> [Directive] Find each line of the entries with the string "wire", please, and copy it.

> [Exercise input]
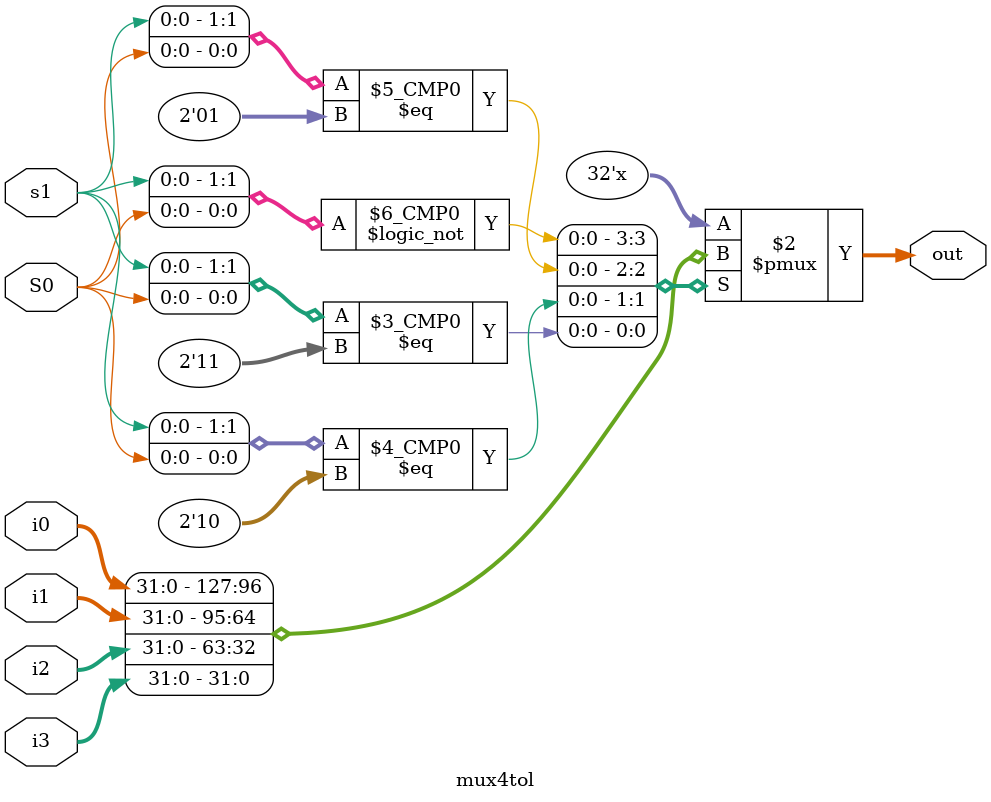
<source format=v>
`timescale 1ns / 1ps
module mux4tol(out, i0, i1, i2, i3, s1, S0);   
input[31:0] i0, i1, i2, i3;   
input s1, S0;   
output[31:0] out;  
reg[31:0] out; 
always @(s1 or S0 or i0 or i1 or i2 or i3)  
case ({s1, S0})   
2'b00 : out = i0;  
2'b01 : out = i1;  
2'b10 : out = i2;   
2'b11 : out = i3;   
default: $display("Invalid control signals");
endcase  
endmodule 
</source>
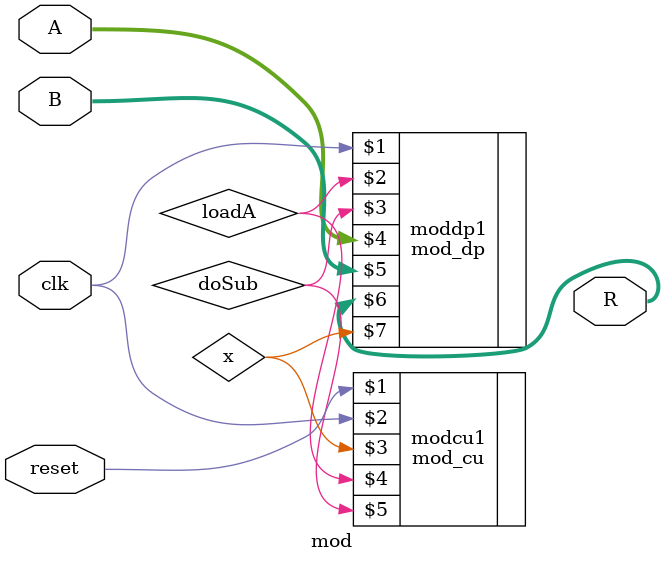
<source format=v>
module mod(
	input [31:0] A,
	input [31:0] B,
	input reset,
	input clk,
	output [31:0] R
);
wire x, loadA, doSub;
mod_cu modcu1(
	reset,
	clk,
	x,
	loadA,
	doSub
);
mod_dp moddp1(
	clk,
	loadA,
	doSub,
	A[31:0],
	B[31:0],
	R[31:0],
	x
);
endmodule

</source>
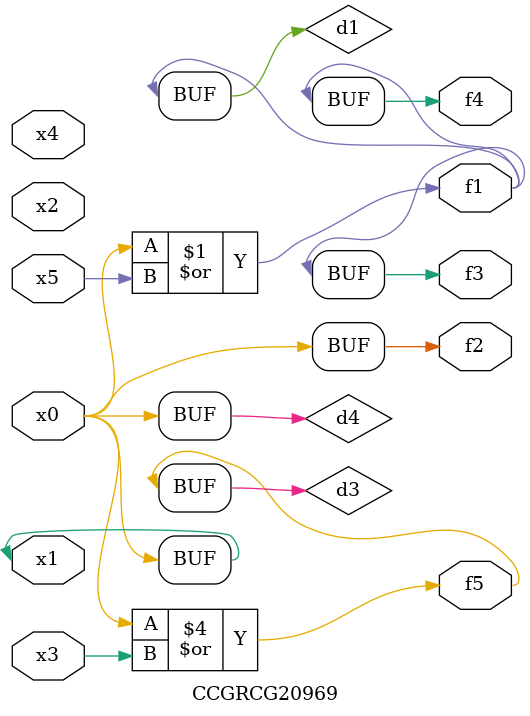
<source format=v>
module CCGRCG20969(
	input x0, x1, x2, x3, x4, x5,
	output f1, f2, f3, f4, f5
);

	wire d1, d2, d3, d4;

	or (d1, x0, x5);
	xnor (d2, x1, x4);
	or (d3, x0, x3);
	buf (d4, x0, x1);
	assign f1 = d1;
	assign f2 = d4;
	assign f3 = d1;
	assign f4 = d1;
	assign f5 = d3;
endmodule

</source>
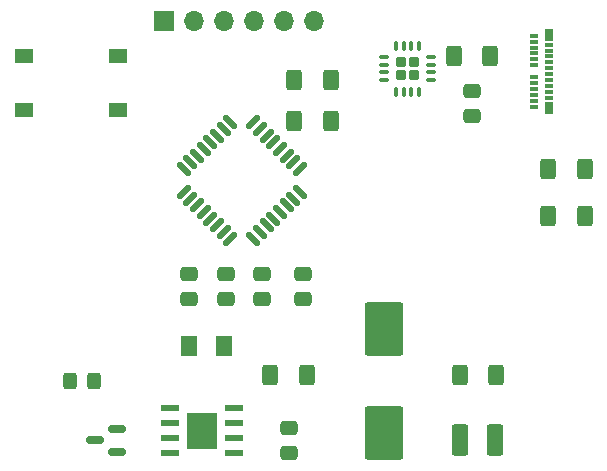
<source format=gbr>
%TF.GenerationSoftware,KiCad,Pcbnew,8.0.6*%
%TF.CreationDate,2025-05-31T11:47:03-05:00*%
%TF.ProjectId,TPS_Calibration_Board,5450535f-4361-46c6-9962-726174696f6e,rev?*%
%TF.SameCoordinates,Original*%
%TF.FileFunction,Paste,Top*%
%TF.FilePolarity,Positive*%
%FSLAX46Y46*%
G04 Gerber Fmt 4.6, Leading zero omitted, Abs format (unit mm)*
G04 Created by KiCad (PCBNEW 8.0.6) date 2025-05-31 11:47:03*
%MOMM*%
%LPD*%
G01*
G04 APERTURE LIST*
G04 Aperture macros list*
%AMRoundRect*
0 Rectangle with rounded corners*
0 $1 Rounding radius*
0 $2 $3 $4 $5 $6 $7 $8 $9 X,Y pos of 4 corners*
0 Add a 4 corners polygon primitive as box body*
4,1,4,$2,$3,$4,$5,$6,$7,$8,$9,$2,$3,0*
0 Add four circle primitives for the rounded corners*
1,1,$1+$1,$2,$3*
1,1,$1+$1,$4,$5*
1,1,$1+$1,$6,$7*
1,1,$1+$1,$8,$9*
0 Add four rect primitives between the rounded corners*
20,1,$1+$1,$2,$3,$4,$5,0*
20,1,$1+$1,$4,$5,$6,$7,0*
20,1,$1+$1,$6,$7,$8,$9,0*
20,1,$1+$1,$8,$9,$2,$3,0*%
G04 Aperture macros list end*
%ADD10RoundRect,0.212500X-0.212500X-0.212500X0.212500X-0.212500X0.212500X0.212500X-0.212500X0.212500X0*%
%ADD11RoundRect,0.075000X-0.350000X-0.075000X0.350000X-0.075000X0.350000X0.075000X-0.350000X0.075000X0*%
%ADD12RoundRect,0.075000X-0.075000X-0.350000X0.075000X-0.350000X0.075000X0.350000X-0.075000X0.350000X0*%
%ADD13RoundRect,0.125000X-0.353553X-0.530330X0.530330X0.353553X0.353553X0.530330X-0.530330X-0.353553X0*%
%ADD14RoundRect,0.125000X0.353553X-0.530330X0.530330X-0.353553X-0.353553X0.530330X-0.530330X0.353553X0*%
%ADD15R,1.550000X1.300000*%
%ADD16RoundRect,0.250000X-0.400000X-0.625000X0.400000X-0.625000X0.400000X0.625000X-0.400000X0.625000X0*%
%ADD17RoundRect,0.250000X0.400000X0.625000X-0.400000X0.625000X-0.400000X-0.625000X0.400000X-0.625000X0*%
%ADD18RoundRect,0.150000X0.587500X0.150000X-0.587500X0.150000X-0.587500X-0.150000X0.587500X-0.150000X0*%
%ADD19R,0.700000X1.000000*%
%ADD20R,0.700000X0.300000*%
%ADD21RoundRect,0.250001X-0.462499X-1.074999X0.462499X-1.074999X0.462499X1.074999X-0.462499X1.074999X0*%
%ADD22R,1.700000X1.700000*%
%ADD23O,1.700000X1.700000*%
%ADD24RoundRect,0.250000X-0.325000X-0.450000X0.325000X-0.450000X0.325000X0.450000X-0.325000X0.450000X0*%
%ADD25RoundRect,0.250000X1.400000X2.000000X-1.400000X2.000000X-1.400000X-2.000000X1.400000X-2.000000X0*%
%ADD26RoundRect,0.250000X-0.475000X0.337500X-0.475000X-0.337500X0.475000X-0.337500X0.475000X0.337500X0*%
%ADD27RoundRect,0.250000X0.475000X-0.337500X0.475000X0.337500X-0.475000X0.337500X-0.475000X-0.337500X0*%
%ADD28RoundRect,0.250001X-0.462499X-0.624999X0.462499X-0.624999X0.462499X0.624999X-0.462499X0.624999X0*%
%ADD29R,1.550000X0.600000*%
%ADD30R,2.600000X3.100000*%
G04 APERTURE END LIST*
D10*
%TO.C,U3*%
X177500000Y-88250000D03*
X177500000Y-89300000D03*
X178550000Y-88250000D03*
X178550000Y-89300000D03*
D11*
X176075000Y-87800000D03*
X176075000Y-88450000D03*
X176075000Y-89100000D03*
X176075000Y-89750000D03*
D12*
X177050000Y-90725000D03*
X177700000Y-90725000D03*
X178350000Y-90725000D03*
X179000000Y-90725000D03*
D11*
X179975000Y-89750000D03*
X179975000Y-89100000D03*
X179975000Y-88450000D03*
X179975000Y-87800000D03*
D12*
X179000000Y-86825000D03*
X178350000Y-86825000D03*
X177700000Y-86825000D03*
X177050000Y-86825000D03*
%TD*%
D13*
%TO.C,U2*%
X159067930Y-99222272D03*
X159633616Y-99787957D03*
X160199301Y-100353643D03*
X160764986Y-100919328D03*
X161330672Y-101485014D03*
X161896357Y-102050699D03*
X162462043Y-102616384D03*
X163027728Y-103182070D03*
D14*
X164972272Y-103182070D03*
X165537957Y-102616384D03*
X166103643Y-102050699D03*
X166669328Y-101485014D03*
X167235014Y-100919328D03*
X167800699Y-100353643D03*
X168366384Y-99787957D03*
X168932070Y-99222272D03*
D13*
X168932070Y-97277728D03*
X168366384Y-96712043D03*
X167800699Y-96146357D03*
X167235014Y-95580672D03*
X166669328Y-95014986D03*
X166103643Y-94449301D03*
X165537957Y-93883616D03*
X164972272Y-93317930D03*
D14*
X163027728Y-93317930D03*
X162462043Y-93883616D03*
X161896357Y-94449301D03*
X161330672Y-95014986D03*
X160764986Y-95580672D03*
X160199301Y-96146357D03*
X159633616Y-96712043D03*
X159067930Y-97277728D03*
%TD*%
D15*
%TO.C,SW1*%
X153475000Y-92250000D03*
X145525000Y-92250000D03*
X153475000Y-87750000D03*
X145525000Y-87750000D03*
%TD*%
D16*
%TO.C,R11*%
X169500000Y-114750000D03*
X166400000Y-114750000D03*
%TD*%
%TO.C,R10*%
X189950000Y-101250000D03*
X193050000Y-101250000D03*
%TD*%
D17*
%TO.C,R9*%
X185550000Y-114750000D03*
X182450000Y-114750000D03*
%TD*%
D16*
%TO.C,R8*%
X189950000Y-97250000D03*
X193050000Y-97250000D03*
%TD*%
%TO.C,R7*%
X181950000Y-87750000D03*
X185050000Y-87750000D03*
%TD*%
D17*
%TO.C,R5*%
X171550000Y-93250000D03*
X168450000Y-93250000D03*
%TD*%
%TO.C,R4*%
X171550000Y-89750000D03*
X168450000Y-89750000D03*
%TD*%
D18*
%TO.C,Q1*%
X153437500Y-121200000D03*
X153437500Y-119300000D03*
X151562500Y-120250000D03*
%TD*%
D19*
%TO.C,P1*%
X190000000Y-92100000D03*
D20*
X190000000Y-91250000D03*
X190000000Y-90750000D03*
X190000000Y-90250000D03*
X190000000Y-89750000D03*
X190000000Y-89250000D03*
X190000000Y-88750000D03*
X190000000Y-88250000D03*
X190000000Y-87750000D03*
X190000000Y-87250000D03*
X190000000Y-86750000D03*
D19*
X190000000Y-85900000D03*
D20*
X188700000Y-86000000D03*
X188700000Y-86500000D03*
X188700000Y-87000000D03*
X188700000Y-87500000D03*
X188700000Y-88000000D03*
X188700000Y-88500000D03*
X188700000Y-89500000D03*
X188700000Y-90000000D03*
X188700000Y-90500000D03*
X188700000Y-91000000D03*
X188700000Y-91500000D03*
X188700000Y-92000000D03*
%TD*%
D21*
%TO.C,L1*%
X185475000Y-120250000D03*
X182500000Y-120250000D03*
%TD*%
D22*
%TO.C,J3*%
X157400000Y-84750000D03*
D23*
X159940000Y-84750000D03*
X162480000Y-84750000D03*
X165020000Y-84750000D03*
X167560000Y-84750000D03*
X170100000Y-84750000D03*
%TD*%
D24*
%TO.C,F1*%
X149475000Y-115250000D03*
X151525000Y-115250000D03*
%TD*%
D25*
%TO.C,D1*%
X176000000Y-119650000D03*
X176000000Y-110850000D03*
%TD*%
D26*
%TO.C,C13*%
X168000000Y-121287500D03*
X168000000Y-119212500D03*
%TD*%
%TO.C,C12*%
X183500000Y-92787500D03*
X183500000Y-90712500D03*
%TD*%
D27*
%TO.C,C7*%
X169180000Y-106212500D03*
X169180000Y-108287500D03*
%TD*%
%TO.C,C6*%
X165680000Y-108287500D03*
X165680000Y-106212500D03*
%TD*%
%TO.C,C5*%
X162670000Y-108287500D03*
X162670000Y-106212500D03*
%TD*%
%TO.C,C4*%
X159500000Y-108287500D03*
X159500000Y-106212500D03*
%TD*%
D28*
%TO.C,D2*%
X159512500Y-112250000D03*
X162487500Y-112250000D03*
%TD*%
D29*
%TO.C,U4*%
X157900000Y-117545000D03*
X157900000Y-118815000D03*
X157900000Y-120085000D03*
X157900000Y-121355000D03*
X163300000Y-121355000D03*
X163300000Y-120085000D03*
X163300000Y-118815000D03*
X163300000Y-117545000D03*
D30*
X160600000Y-119450000D03*
%TD*%
M02*

</source>
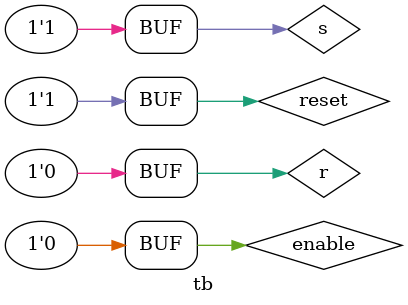
<source format=v>
`timescale 1ns / 1ps


module tb;
wire q;
wire nq;

reg s;
reg r;
reg enable;
reg reset;
SR_Latch sr1 (s,r,enable,reset,q,nq);
initial
    begin
    enable = 1'b1;
    reset = 1'b0;
    s = 1'b0;
    r = 1'b1;
    #10;
    enable = 1'b1;
    reset = 1'b0;
    s = 1'b0;
    r = 1'b0;
    #10;
    enable = 1'b1;
    reset = 1'b0;
    s = 1'b1;
    r = 1'b0;
    #10;
    enable = 1'b1;
    reset = 1'b0;
    s = 1'b1;
    r = 1'b1;
    #10;
    enable = 1'b0;
    reset = 1'b1;
    s = 1'b1;
    r = 1'b0;
    #10;
    end   
endmodule

</source>
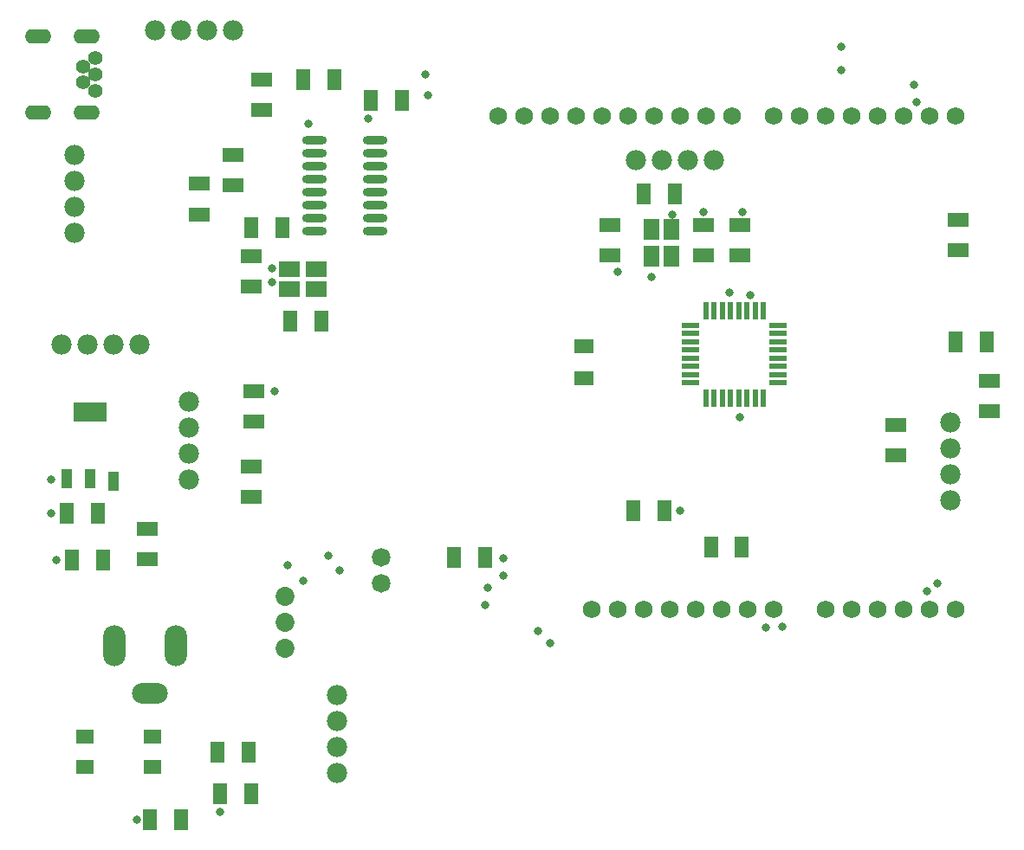
<source format=gts>
G04*
G04 #@! TF.GenerationSoftware,Altium Limited,Altium Designer,24.1.2 (44)*
G04*
G04 Layer_Color=8388736*
%FSLAX44Y44*%
%MOMM*%
G71*
G04*
G04 #@! TF.SameCoordinates,264AB7AF-67A9-449C-BE9F-4602C0ED76BB*
G04*
G04*
G04 #@! TF.FilePolarity,Negative*
G04*
G01*
G75*
%ADD26R,1.8542X1.3716*%
%ADD30C,0.0000*%
%ADD31R,0.5588X1.7008*%
%ADD32R,1.7008X0.5588*%
%ADD33R,1.3208X2.0066*%
%ADD34R,2.0066X1.3208*%
%ADD35R,1.6032X2.0032*%
%ADD36O,2.4032X0.8128*%
%ADD37R,1.7032X1.4032*%
%ADD38R,1.0414X1.9032*%
%ADD39R,3.3020X1.9032*%
%ADD40R,2.0032X1.6032*%
%ADD41C,1.7272*%
%ADD42O,2.6032X1.4032*%
%ADD43C,1.4032*%
%ADD44C,1.9812*%
%ADD45C,1.8232*%
%ADD46C,1.8532*%
%ADD47O,2.2032X4.0032*%
%ADD48O,3.5032X2.0032*%
%ADD49C,0.8382*%
D26*
X551180Y482219D02*
D03*
Y513461D02*
D03*
D30*
X361671Y307340D02*
G03*
X361671Y307340I-8611J0D01*
G01*
Y281940D02*
G03*
X361671Y281940I-8611J0D01*
G01*
D31*
X726440Y548260D02*
D03*
X718566D02*
D03*
X710438D02*
D03*
X702564D02*
D03*
X694436D02*
D03*
X686562D02*
D03*
X678434D02*
D03*
X670560D02*
D03*
Y462660D02*
D03*
X678434D02*
D03*
X686562D02*
D03*
X694436D02*
D03*
X702564D02*
D03*
X710438D02*
D03*
X718566D02*
D03*
X726440D02*
D03*
D32*
X655700Y533890D02*
D03*
Y526016D02*
D03*
Y517888D02*
D03*
Y510014D02*
D03*
Y501886D02*
D03*
Y494012D02*
D03*
Y485884D02*
D03*
Y478010D02*
D03*
X741300D02*
D03*
Y485884D02*
D03*
Y494012D02*
D03*
Y501886D02*
D03*
Y510014D02*
D03*
Y517888D02*
D03*
Y526016D02*
D03*
Y533890D02*
D03*
D33*
X424688Y307340D02*
D03*
X454660D02*
D03*
X639826Y662940D02*
D03*
X609854D02*
D03*
X294386Y538480D02*
D03*
X264414D02*
D03*
X51054Y304800D02*
D03*
X81026D02*
D03*
X223266Y116840D02*
D03*
X193294D02*
D03*
X127254Y50800D02*
D03*
X157226D02*
D03*
X599694Y353060D02*
D03*
X629666D02*
D03*
X675640Y317500D02*
D03*
X705612D02*
D03*
X277114Y774700D02*
D03*
X307086D02*
D03*
X914654Y518160D02*
D03*
X944626D02*
D03*
X226314Y629920D02*
D03*
X256286D02*
D03*
X225806Y76200D02*
D03*
X195834D02*
D03*
X45974Y350520D02*
D03*
X75946D02*
D03*
X373126Y754380D02*
D03*
X343154D02*
D03*
D34*
X175260Y642620D02*
D03*
Y672592D02*
D03*
X576580Y632206D02*
D03*
Y602234D02*
D03*
X668020D02*
D03*
Y632206D02*
D03*
X703580D02*
D03*
Y602234D02*
D03*
X226060Y395986D02*
D03*
Y366014D02*
D03*
X947420Y449834D02*
D03*
Y479806D02*
D03*
X226060Y571754D02*
D03*
Y601726D02*
D03*
X916940Y637286D02*
D03*
Y607314D02*
D03*
X855980Y406654D02*
D03*
Y436626D02*
D03*
X236220Y774446D02*
D03*
Y744474D02*
D03*
X208280Y670814D02*
D03*
Y700786D02*
D03*
X228600Y469646D02*
D03*
Y439674D02*
D03*
X124460Y335026D02*
D03*
Y305054D02*
D03*
D35*
X617180Y627880D02*
D03*
X636580Y601480D02*
D03*
Y627880D02*
D03*
X617180Y601480D02*
D03*
D36*
X287782Y715010D02*
D03*
Y702310D02*
D03*
Y689610D02*
D03*
Y676910D02*
D03*
Y664210D02*
D03*
Y651510D02*
D03*
Y638810D02*
D03*
Y626110D02*
D03*
X347218D02*
D03*
Y638810D02*
D03*
Y651510D02*
D03*
Y664210D02*
D03*
Y676910D02*
D03*
Y689610D02*
D03*
Y702310D02*
D03*
Y715010D02*
D03*
D37*
X63520Y131840D02*
D03*
X129520Y101840D02*
D03*
Y131840D02*
D03*
X63520Y101840D02*
D03*
D38*
X91694Y381560D02*
D03*
X68580Y384060D02*
D03*
X45466D02*
D03*
D39*
X68580Y449060D02*
D03*
D40*
X263660Y589320D02*
D03*
X290060Y569920D02*
D03*
X263660D02*
D03*
X290060Y589320D02*
D03*
D41*
X787400Y256540D02*
D03*
X812800D02*
D03*
X838200D02*
D03*
X863600D02*
D03*
X889000D02*
D03*
X914400D02*
D03*
Y739140D02*
D03*
X889000D02*
D03*
X863600D02*
D03*
X838200D02*
D03*
X812800D02*
D03*
X787400D02*
D03*
X762000D02*
D03*
X736600D02*
D03*
X695960D02*
D03*
X670560D02*
D03*
X645160D02*
D03*
X619760D02*
D03*
X594360D02*
D03*
X568960D02*
D03*
X543560D02*
D03*
X518160D02*
D03*
X492760D02*
D03*
X467360D02*
D03*
X736600Y256540D02*
D03*
X711200D02*
D03*
X685800D02*
D03*
X660400D02*
D03*
X635000D02*
D03*
X609600D02*
D03*
X584200D02*
D03*
X558800D02*
D03*
D42*
X17462Y816980D02*
D03*
X64962D02*
D03*
Y742580D02*
D03*
X17462D02*
D03*
D43*
X73979Y763581D02*
D03*
Y779581D02*
D03*
X61941Y771582D02*
D03*
Y787582D02*
D03*
X73979Y795580D02*
D03*
D44*
X66040Y515620D02*
D03*
X40640D02*
D03*
X116840D02*
D03*
X91440D02*
D03*
X652780Y695960D02*
D03*
X678180D02*
D03*
X601980D02*
D03*
X627380D02*
D03*
X309880Y121920D02*
D03*
Y96520D02*
D03*
Y172720D02*
D03*
Y147320D02*
D03*
X53340Y650240D02*
D03*
Y624840D02*
D03*
Y701040D02*
D03*
Y675640D02*
D03*
X165100Y434340D02*
D03*
Y459740D02*
D03*
Y383540D02*
D03*
Y408940D02*
D03*
X909320Y414020D02*
D03*
Y439420D02*
D03*
Y363220D02*
D03*
Y388620D02*
D03*
X182880Y822960D02*
D03*
X208280D02*
D03*
X132080D02*
D03*
X157480D02*
D03*
D45*
X353060Y307340D02*
D03*
Y281940D02*
D03*
D46*
X259080Y218440D02*
D03*
Y243840D02*
D03*
Y269240D02*
D03*
D47*
X152400Y220980D02*
D03*
X92400D02*
D03*
D48*
X127400Y174480D02*
D03*
D49*
X472440Y306070D02*
D03*
X876300Y752602D02*
D03*
X873760Y769620D02*
D03*
X886190Y274050D02*
D03*
X896620Y281940D02*
D03*
X472440Y289560D02*
D03*
X802640Y783971D02*
D03*
Y806958D02*
D03*
X617220Y581660D02*
D03*
X281940Y731520D02*
D03*
X713740Y563880D02*
D03*
X745490Y239395D02*
D03*
X728980Y238760D02*
D03*
X584200Y586740D02*
D03*
X396240Y779780D02*
D03*
X398780Y759460D02*
D03*
X454660Y260985D02*
D03*
X457200Y277495D02*
D03*
X301275Y308461D02*
D03*
X637540Y642620D02*
D03*
X706120Y645160D02*
D03*
X668020D02*
D03*
X703580Y444500D02*
D03*
X693420Y566420D02*
D03*
X340539Y736421D02*
D03*
X261620Y299720D02*
D03*
X276860Y284480D02*
D03*
X312420Y294640D02*
D03*
X114300Y50800D02*
D03*
X195580Y58420D02*
D03*
X506486Y235194D02*
D03*
X518160Y223520D02*
D03*
X645160Y353060D02*
D03*
X246380Y589534D02*
D03*
Y576580D02*
D03*
X248920Y469900D02*
D03*
X35560Y304800D02*
D03*
X30480Y350520D02*
D03*
Y383540D02*
D03*
M02*

</source>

> [Solved exercise]
wire x, loadA, doSub;
	wire d1, d2, d3, d4;
wire q;
wire nq;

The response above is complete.